• What is being asked
Figure out the number of lines in the data that hold the string "COME". Reply with that figure only.

Collected data
──────────────────────────────

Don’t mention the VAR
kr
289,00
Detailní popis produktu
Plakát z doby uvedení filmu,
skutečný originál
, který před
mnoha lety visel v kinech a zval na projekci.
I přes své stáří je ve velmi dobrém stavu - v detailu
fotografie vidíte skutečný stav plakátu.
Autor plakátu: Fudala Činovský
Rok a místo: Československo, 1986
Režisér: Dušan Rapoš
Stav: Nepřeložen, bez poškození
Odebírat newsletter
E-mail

──────────────────────────────

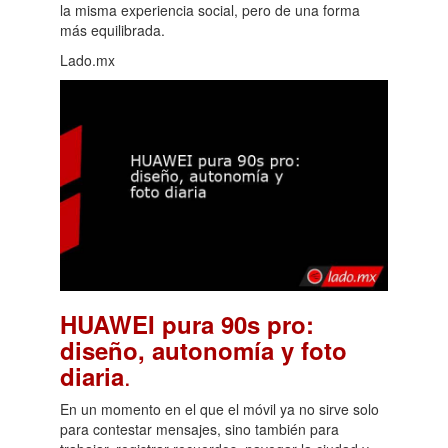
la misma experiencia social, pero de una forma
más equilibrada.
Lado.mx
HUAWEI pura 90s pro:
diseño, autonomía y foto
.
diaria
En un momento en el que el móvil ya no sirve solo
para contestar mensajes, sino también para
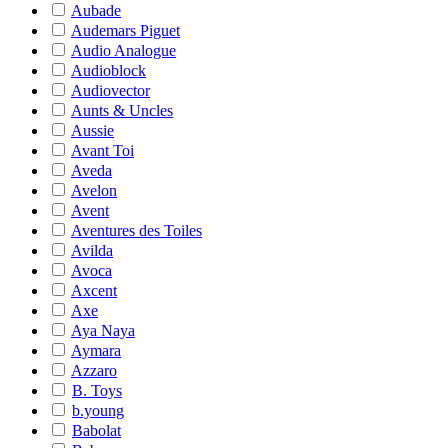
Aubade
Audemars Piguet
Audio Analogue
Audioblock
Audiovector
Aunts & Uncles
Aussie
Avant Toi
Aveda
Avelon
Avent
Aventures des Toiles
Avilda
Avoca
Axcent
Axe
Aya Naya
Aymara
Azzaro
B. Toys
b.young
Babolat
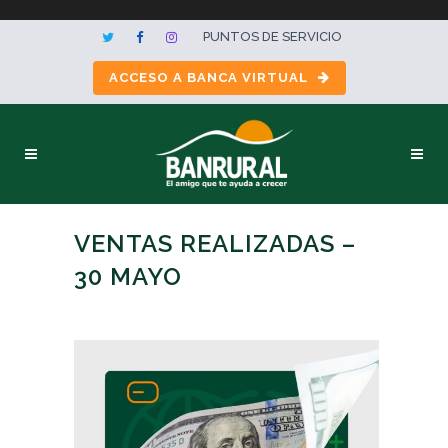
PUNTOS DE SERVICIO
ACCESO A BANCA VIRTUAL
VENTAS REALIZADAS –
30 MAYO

──────────────────────────────

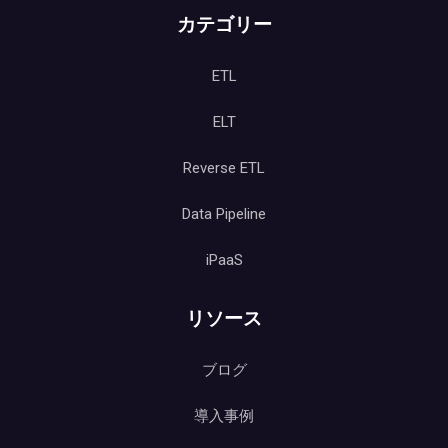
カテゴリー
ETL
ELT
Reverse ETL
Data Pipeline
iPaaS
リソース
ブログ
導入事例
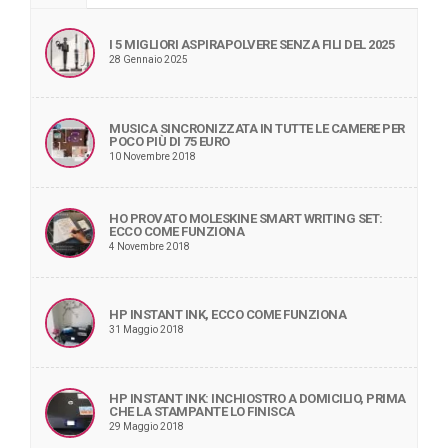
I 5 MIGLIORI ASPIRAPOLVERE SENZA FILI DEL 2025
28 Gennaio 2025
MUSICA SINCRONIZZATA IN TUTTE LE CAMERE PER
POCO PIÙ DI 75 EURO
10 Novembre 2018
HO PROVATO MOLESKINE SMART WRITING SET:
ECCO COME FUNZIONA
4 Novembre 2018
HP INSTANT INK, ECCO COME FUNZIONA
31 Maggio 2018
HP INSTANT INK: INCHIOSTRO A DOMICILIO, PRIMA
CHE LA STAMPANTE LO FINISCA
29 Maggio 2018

──────────────────────────────

• Task response
2